Première monographie.
Un important mouvement de la production artistique contemporaine, qu'on pourrait qualifier d'anthropofuge, cherche à désaxer le regard pour l'inviter à voir, ou ressentir, un univers dont l'humanité est écartée, et même tout à fait exclue (citons entre autres Richard Long,
Pierre Huyghe et Raphael Siboni…). Cécile Beau est, parmi la nouvelle génération, une des figures incontournables de ce mouvement, et participe à la découverte d'autres réalités, d'autres échelles.

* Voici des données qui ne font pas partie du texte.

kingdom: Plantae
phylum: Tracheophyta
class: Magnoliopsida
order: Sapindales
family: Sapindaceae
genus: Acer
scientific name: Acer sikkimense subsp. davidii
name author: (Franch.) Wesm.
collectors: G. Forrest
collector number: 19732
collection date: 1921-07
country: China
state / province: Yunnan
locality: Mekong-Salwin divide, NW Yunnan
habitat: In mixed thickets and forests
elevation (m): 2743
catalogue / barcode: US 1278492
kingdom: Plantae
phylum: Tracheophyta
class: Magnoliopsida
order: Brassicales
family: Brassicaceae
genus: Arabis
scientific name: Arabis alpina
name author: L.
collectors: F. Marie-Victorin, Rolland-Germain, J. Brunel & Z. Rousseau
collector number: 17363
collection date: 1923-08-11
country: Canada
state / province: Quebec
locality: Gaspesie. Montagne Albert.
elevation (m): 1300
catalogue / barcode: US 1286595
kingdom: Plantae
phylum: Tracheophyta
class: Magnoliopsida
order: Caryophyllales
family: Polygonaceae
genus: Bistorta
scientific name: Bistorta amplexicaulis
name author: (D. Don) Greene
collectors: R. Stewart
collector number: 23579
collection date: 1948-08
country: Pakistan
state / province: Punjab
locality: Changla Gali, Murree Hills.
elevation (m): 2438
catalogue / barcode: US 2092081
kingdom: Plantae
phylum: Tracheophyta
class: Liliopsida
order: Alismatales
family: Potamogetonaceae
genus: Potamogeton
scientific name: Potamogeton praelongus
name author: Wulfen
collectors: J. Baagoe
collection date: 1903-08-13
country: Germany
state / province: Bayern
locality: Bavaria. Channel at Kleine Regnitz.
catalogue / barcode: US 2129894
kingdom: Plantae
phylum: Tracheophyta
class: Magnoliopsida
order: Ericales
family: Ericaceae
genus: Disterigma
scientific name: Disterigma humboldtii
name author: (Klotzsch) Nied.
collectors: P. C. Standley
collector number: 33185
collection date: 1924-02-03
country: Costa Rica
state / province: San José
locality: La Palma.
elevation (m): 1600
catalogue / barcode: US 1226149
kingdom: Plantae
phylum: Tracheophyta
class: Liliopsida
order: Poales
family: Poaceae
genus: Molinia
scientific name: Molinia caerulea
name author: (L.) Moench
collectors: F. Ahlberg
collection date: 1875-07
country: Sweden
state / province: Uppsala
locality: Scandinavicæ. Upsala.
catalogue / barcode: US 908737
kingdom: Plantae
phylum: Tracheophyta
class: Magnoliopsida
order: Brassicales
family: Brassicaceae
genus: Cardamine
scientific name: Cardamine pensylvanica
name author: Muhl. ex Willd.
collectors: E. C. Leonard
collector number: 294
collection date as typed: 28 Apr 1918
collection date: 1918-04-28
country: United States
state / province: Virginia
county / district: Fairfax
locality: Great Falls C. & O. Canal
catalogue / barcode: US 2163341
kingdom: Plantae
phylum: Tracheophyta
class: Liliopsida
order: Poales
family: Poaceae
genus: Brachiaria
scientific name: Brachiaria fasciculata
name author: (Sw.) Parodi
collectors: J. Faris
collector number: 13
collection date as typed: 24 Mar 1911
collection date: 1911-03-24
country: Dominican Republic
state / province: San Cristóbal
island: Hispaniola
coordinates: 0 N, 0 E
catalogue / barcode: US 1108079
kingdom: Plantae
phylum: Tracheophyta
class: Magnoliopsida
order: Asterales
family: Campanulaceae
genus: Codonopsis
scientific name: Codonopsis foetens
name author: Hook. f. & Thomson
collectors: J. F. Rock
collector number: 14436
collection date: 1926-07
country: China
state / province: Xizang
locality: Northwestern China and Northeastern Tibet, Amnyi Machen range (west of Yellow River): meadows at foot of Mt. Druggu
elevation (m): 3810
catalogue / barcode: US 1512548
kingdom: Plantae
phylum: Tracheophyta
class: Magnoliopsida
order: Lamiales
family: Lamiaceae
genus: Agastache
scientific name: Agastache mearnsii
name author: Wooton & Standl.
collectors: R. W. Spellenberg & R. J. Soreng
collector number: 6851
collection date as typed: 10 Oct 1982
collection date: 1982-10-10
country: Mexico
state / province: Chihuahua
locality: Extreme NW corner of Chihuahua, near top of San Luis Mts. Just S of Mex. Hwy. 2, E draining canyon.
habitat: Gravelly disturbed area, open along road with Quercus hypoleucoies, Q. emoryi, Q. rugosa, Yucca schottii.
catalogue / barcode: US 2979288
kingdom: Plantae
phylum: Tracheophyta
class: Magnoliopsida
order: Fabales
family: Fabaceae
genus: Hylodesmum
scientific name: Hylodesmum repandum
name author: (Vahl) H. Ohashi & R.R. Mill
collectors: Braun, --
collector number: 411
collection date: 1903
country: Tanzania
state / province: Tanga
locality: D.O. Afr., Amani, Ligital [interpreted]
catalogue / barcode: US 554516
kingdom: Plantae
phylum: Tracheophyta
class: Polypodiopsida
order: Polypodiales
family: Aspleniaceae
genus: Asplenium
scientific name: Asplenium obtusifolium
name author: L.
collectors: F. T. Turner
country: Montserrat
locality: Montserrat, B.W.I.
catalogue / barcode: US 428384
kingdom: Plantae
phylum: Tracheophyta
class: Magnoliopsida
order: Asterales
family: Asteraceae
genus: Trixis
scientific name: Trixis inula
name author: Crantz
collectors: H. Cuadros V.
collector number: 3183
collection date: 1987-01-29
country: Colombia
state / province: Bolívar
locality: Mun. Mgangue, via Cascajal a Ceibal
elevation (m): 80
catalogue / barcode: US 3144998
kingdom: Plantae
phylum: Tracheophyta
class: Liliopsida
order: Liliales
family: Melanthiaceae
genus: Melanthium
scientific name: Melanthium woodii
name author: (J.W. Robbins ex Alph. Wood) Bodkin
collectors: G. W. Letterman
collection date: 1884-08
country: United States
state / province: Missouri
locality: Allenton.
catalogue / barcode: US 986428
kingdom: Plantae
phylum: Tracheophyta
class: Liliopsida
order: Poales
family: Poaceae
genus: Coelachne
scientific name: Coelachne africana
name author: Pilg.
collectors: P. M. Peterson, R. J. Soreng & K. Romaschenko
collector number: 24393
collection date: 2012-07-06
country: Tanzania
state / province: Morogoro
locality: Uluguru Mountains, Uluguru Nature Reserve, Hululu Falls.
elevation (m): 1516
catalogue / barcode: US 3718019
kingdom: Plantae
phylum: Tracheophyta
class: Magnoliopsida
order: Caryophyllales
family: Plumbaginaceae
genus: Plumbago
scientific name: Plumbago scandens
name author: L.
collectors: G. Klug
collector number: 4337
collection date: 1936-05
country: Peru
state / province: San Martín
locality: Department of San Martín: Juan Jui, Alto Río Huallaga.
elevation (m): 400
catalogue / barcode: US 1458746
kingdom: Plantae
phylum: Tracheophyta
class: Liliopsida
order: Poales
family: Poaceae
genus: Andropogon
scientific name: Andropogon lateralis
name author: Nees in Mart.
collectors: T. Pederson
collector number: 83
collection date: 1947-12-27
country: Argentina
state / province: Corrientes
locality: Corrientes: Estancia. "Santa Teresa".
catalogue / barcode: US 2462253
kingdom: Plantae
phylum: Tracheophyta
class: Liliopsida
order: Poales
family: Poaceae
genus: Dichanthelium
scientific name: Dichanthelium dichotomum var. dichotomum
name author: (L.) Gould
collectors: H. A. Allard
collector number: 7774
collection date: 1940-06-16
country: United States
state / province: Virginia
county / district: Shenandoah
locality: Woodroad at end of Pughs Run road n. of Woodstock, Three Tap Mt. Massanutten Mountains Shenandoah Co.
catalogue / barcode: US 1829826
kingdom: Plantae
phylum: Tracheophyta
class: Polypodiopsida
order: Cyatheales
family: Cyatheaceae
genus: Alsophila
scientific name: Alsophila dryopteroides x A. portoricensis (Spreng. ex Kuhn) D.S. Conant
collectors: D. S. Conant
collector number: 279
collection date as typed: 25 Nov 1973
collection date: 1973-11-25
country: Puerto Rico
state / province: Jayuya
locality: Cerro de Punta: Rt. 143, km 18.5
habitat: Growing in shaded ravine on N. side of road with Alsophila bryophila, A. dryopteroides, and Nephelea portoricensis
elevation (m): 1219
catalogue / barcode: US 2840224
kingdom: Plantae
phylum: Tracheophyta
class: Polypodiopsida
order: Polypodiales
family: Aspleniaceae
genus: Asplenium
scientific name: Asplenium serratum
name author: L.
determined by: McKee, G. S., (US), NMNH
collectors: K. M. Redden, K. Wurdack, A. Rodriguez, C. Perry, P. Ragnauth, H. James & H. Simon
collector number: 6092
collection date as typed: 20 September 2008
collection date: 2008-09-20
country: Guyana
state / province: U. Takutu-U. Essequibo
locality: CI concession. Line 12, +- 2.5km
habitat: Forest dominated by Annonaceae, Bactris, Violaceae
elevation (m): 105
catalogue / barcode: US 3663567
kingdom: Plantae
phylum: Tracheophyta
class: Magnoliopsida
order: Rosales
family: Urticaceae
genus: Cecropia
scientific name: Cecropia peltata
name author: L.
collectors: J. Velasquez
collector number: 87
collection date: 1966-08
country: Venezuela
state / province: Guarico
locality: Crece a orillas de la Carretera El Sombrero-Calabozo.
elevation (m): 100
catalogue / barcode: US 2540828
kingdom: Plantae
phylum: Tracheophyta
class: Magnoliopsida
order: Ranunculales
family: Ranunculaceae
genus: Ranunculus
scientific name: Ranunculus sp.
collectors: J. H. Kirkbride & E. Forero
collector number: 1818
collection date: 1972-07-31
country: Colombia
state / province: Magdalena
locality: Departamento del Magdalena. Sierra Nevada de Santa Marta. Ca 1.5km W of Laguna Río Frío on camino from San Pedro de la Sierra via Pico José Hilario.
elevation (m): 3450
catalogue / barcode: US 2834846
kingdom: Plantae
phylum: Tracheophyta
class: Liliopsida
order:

Outil de référence et de reconnaissance, la monographie
Aoriste, d'inspiration naturaliste, permet de retracer le parcours de l'artiste en mettant en cohérence les grandes tendances de son travail, à travers une sélection rigoureuse des œuvres et leurs éléments constitutifs – matières minérales et végétales brutes, liquides, ondes sonores ou lumineuses ayant subi de légères mutations.
Pour accompagner cette sélection (2009-2021), cinq textes de Sally Bonn, Hadrien Reyre, Bertand Rigaux, Éric Suchère et
Thomas Schlesser ponctuent la monographie. Ces auteur.ice.s proposeront des approches hétérogènes en utilisant le contexte des pièces pour générer une déambulation théorique, fictive, ou sensorielle. Retour d'expédition, inventaire d'une zone singulière, il s'agit d'étudier ces spécimens et ces mécanismes potentiellement naturels. Navigant dans un état transitoire, ce « bestiaire » nous raconte une histoire qui n'est pas celle de l'humain, mais celle d'un substrat, d'une matière en soi.
Composé d'installations où le son, l'image et l'objet entretiennent des rapports étroits et multiples, le travail de Cécile Beau (née en 1978) s'intéresse aux phénomènes trop lents, trop lointains ou trop discrets pour l'échelle de temps humaine. Elle construit une œuvre minimale et sensorielle qui se saisit de la nature et du cosmos comme objet d'étude et de contemplation.
L'artiste déplace temps et espace, propose des territoires intermédiaires, des entre-deux toujours étranges, dépouillés de toute présence humaine. Elle fait intervenir végétaux et minéraux qu'elle mêle à des machineries illusionnistes pour recréer des phénomènes physiques spécifiques. Ceux-ci se voient « activés » dans des écosystèmes prenant la forme de paysages d'une poésie, souvent austères et énigmatiques, qu'elle fusionne en d'étranges hybrides naviguant dans un autre espace-temps… Ainsi il apparaît que l'artiste ne propose pas des scénarios préétablis mais lance des pistes où le spectateur peut se perdre à loisir.